В голову лезут разные мелочи, ещё полгода назад казавшиеся второстепенными и несерьёзными… Теперь только диву даюсь — столько в них тепла и смысла!.. И как я этого раньше не видел?.. Помнишь, когда делал тебе предложение, сказал, — «Забирай меня»? — а ты тут же ответила: — «Беру». Я не шутил: свою свободу я отдал вам с Сашкой.
Понимаешь, абсолютной свободы от всего и всех не бывает. Как не бывает любви только для себя. Любовь и свобода — продукты без самостоятельного смысла: капризные и скоропортящиеся. Они только тогда имеют смысл, когда нужны кому-то ещё. Не тебе. Кому-то другому. Когда, завоевав их, отдаёшь тем, кого любишь. Без остатка.
Сами по себе они никому не нужны.
Одиночество никогда не бывает счастливым. А потому свобода, она всегда «для чего-то» или «от кого-то». Другой свободы в человеческой истории не случалось. А, значит, отдавать надо всё, ибо дать половину — это всё равно, что не дать ничего. Отдавать — значит реализовывать себя и свою свободу. Ты тогда сказала «беру», и я захлебнулся от счастья. Мы стали одним счастливым целым. Я сначала почувствовал это интуитивно, а сейчас — осмыслил и понял… У меня изменилось восприятие жизни. Появились ориентиры, возник стержень — я стал по-настоящему взрослым. Но чтобы принять такие изменения, надо сначала к ним привыкнуть.
Без осмысленной, устоявшейся привычки и родившихся из сомнений взглядов — не бывает правильного восприятия реальности. А, значит, и самой реальности не бывает. Её не может быть за пределами понятий «нужен» и «полезен». Дело в том, что жизнь имеет смысл только тогда, когда у неё есть достойная мотивация. Наше настоящее — это, прежде всего, мотивация. Всё остальное — примитивный эгоизм и самообман. Любить только себя — глупо, а быть нужным своим любимым — и есть счастье. Настоящее и большое. Большего не бывает. В примитивном существовании «назло врагам» смысла мало. Даже в мести — лишь один мёртвый пепел и ни крупинки счастья.

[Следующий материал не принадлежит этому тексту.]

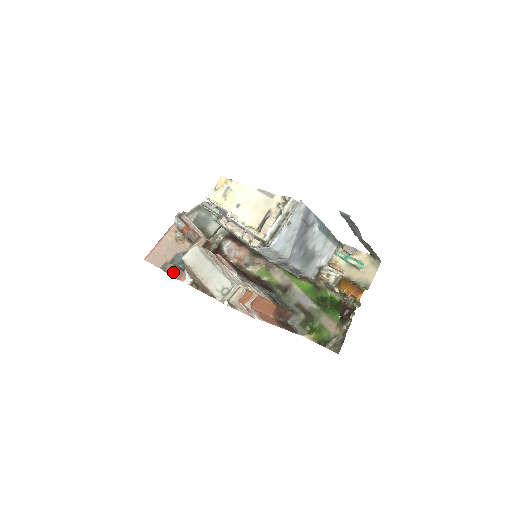
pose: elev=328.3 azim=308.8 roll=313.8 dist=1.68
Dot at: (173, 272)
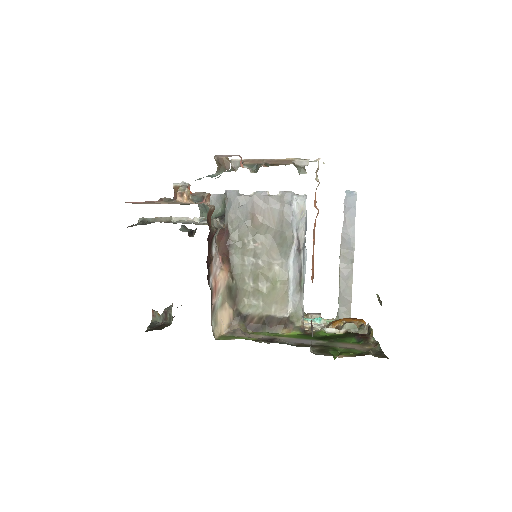
Dot at: occluded
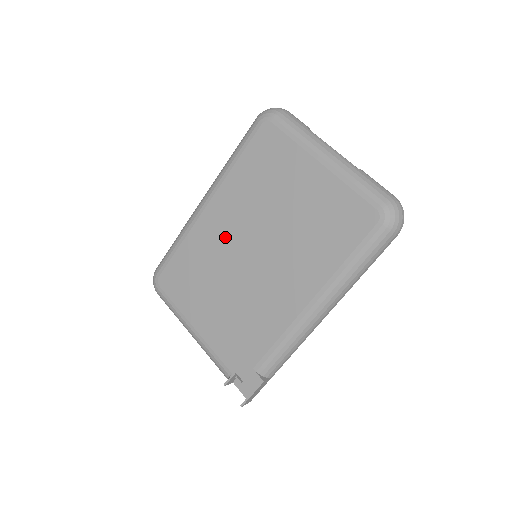
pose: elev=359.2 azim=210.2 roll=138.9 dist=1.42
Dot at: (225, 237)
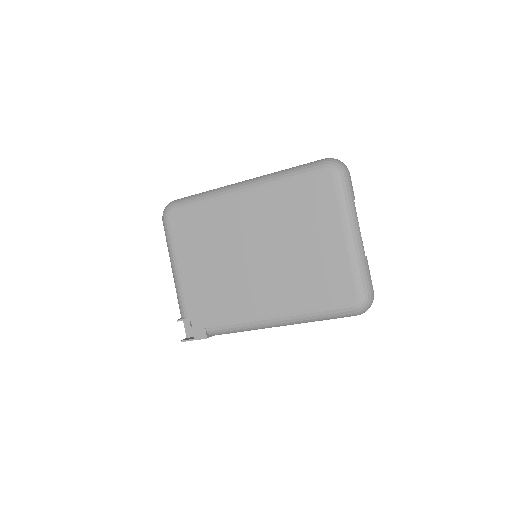
Dot at: (243, 227)
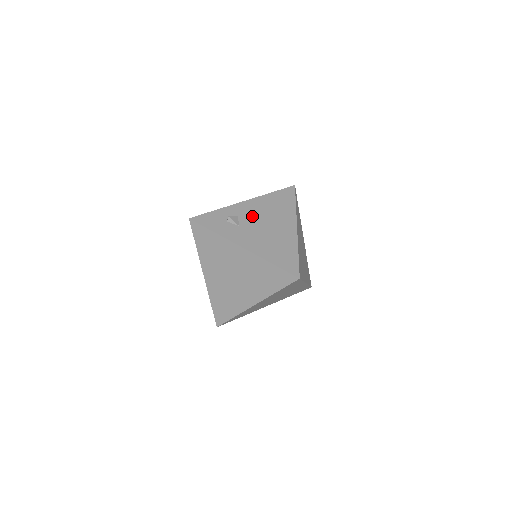
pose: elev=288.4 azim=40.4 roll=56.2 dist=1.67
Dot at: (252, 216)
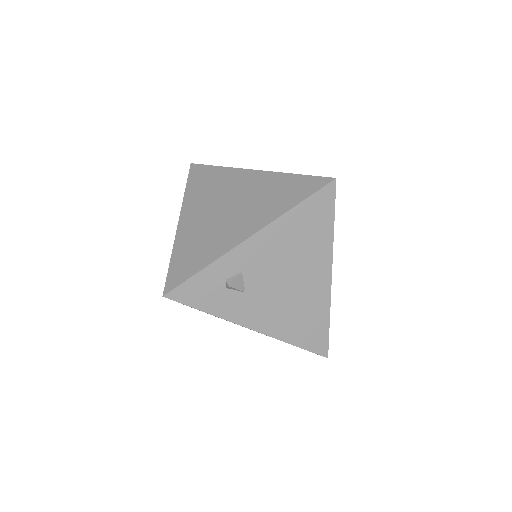
Dot at: (265, 268)
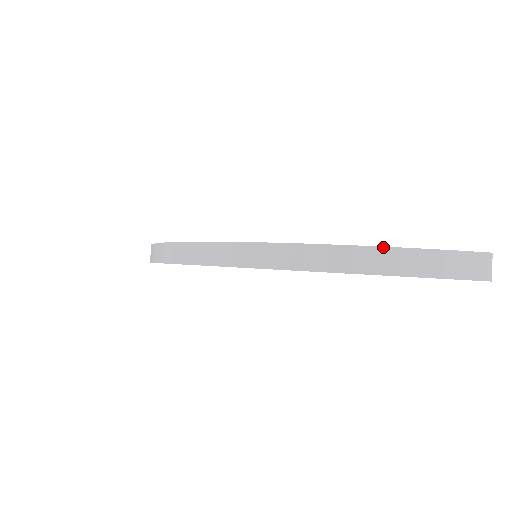
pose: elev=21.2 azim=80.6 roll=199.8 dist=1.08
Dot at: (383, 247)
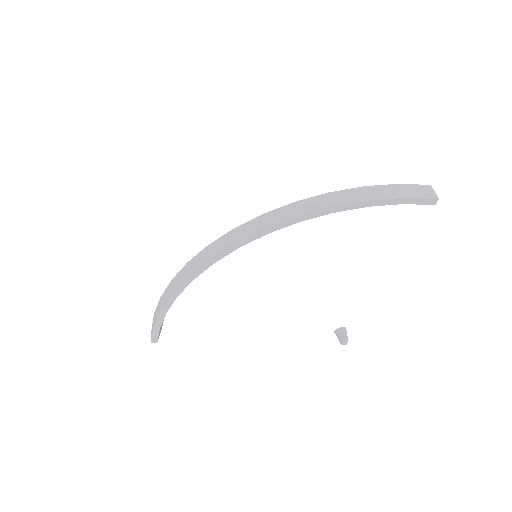
Dot at: (353, 188)
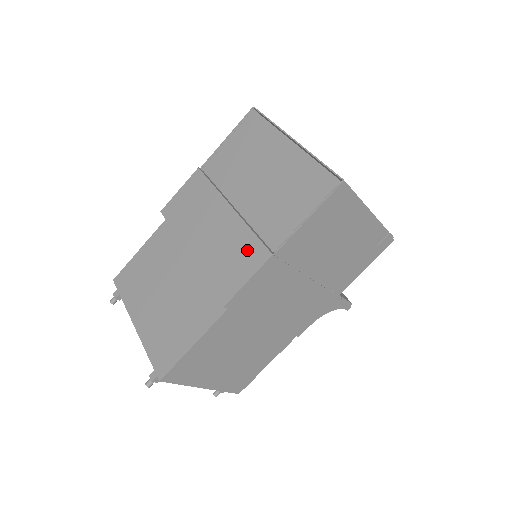
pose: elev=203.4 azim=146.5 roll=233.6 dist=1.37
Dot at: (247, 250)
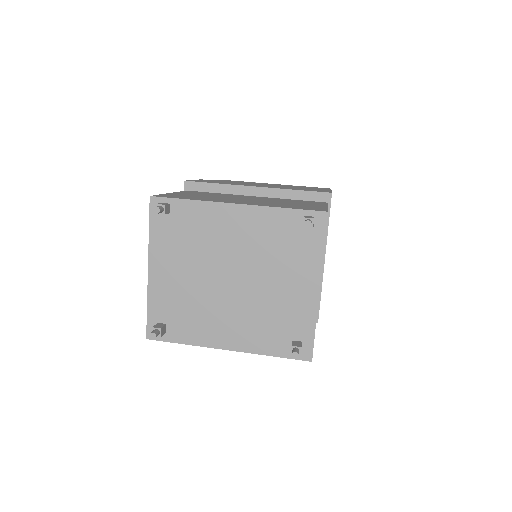
Dot at: occluded
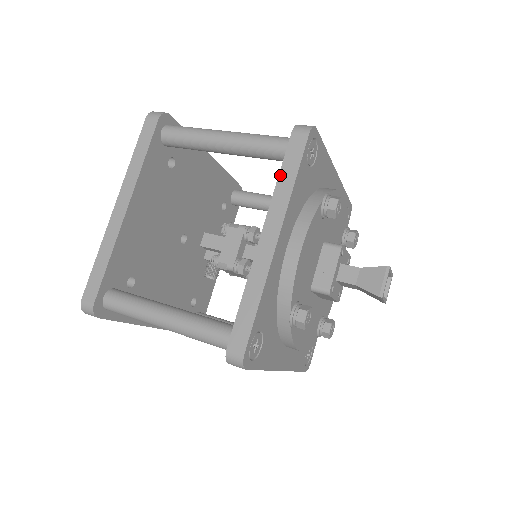
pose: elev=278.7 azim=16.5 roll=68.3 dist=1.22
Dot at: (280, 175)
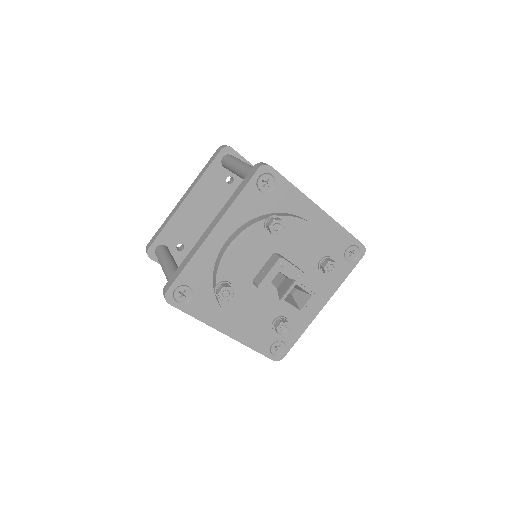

Свершившаяся месть убивает душу, но отомстившему кажется, что она успокоилась…
На самом деле она умерла.
Ранним утром лагерь разбудил пронзительный звук горна, заливисто трубившего побудку. «Вставай, вставай, к оружью успевай!!!.. Вставай, вставай… К оружью… успевай…»
Проснувшиеся десантники не торопясь выглянули наружу, оценить обстановку, и обнаружили посередине каре, образованного ровными линиями лагерных палаток, пятерых худощавых офицеров, обутых в новенькие берцы и одетых в незнакомую камуфлированную форму без знаков различия. Рядом с офицерами нервно переминался довольно молодой священник в несколько помятой рясе. Офицеры стояли неподвижно. То, что все они, кроме священника, профессиональные вояки, и при этом не относятся к рядовому составу, было ясно с первого взгляда. По осанке и манере держать голову, по взглядам…
В любой армии офицеров видно за версту.
Не удивляйтесь. У каждой проницательности непременно имеется простое и прозаическое объяснение: если незнакомый вам мужчина за достаточно долгое время, разговаривая и перемещаясь, не сделал ни одного движения головой и плечами, при котором бы с его головы слетела воображаемая фуражка, — можете быть уверены — перед вами офицер!
— Эй, там!.. Строиться давай, да! — лениво скомандовал начальственного вида тучный азербайджанец, предусмотрительно оставшийся за колючей проволокой.
Вот он на офицера не походил. Нисколечко.
— На хер пошёл, да?.. — прокомментировал эту команду один из десантников, довольно точно скопировав местные интонации и характерную манеру разговора. Похоже, когда-то служил в этих краях.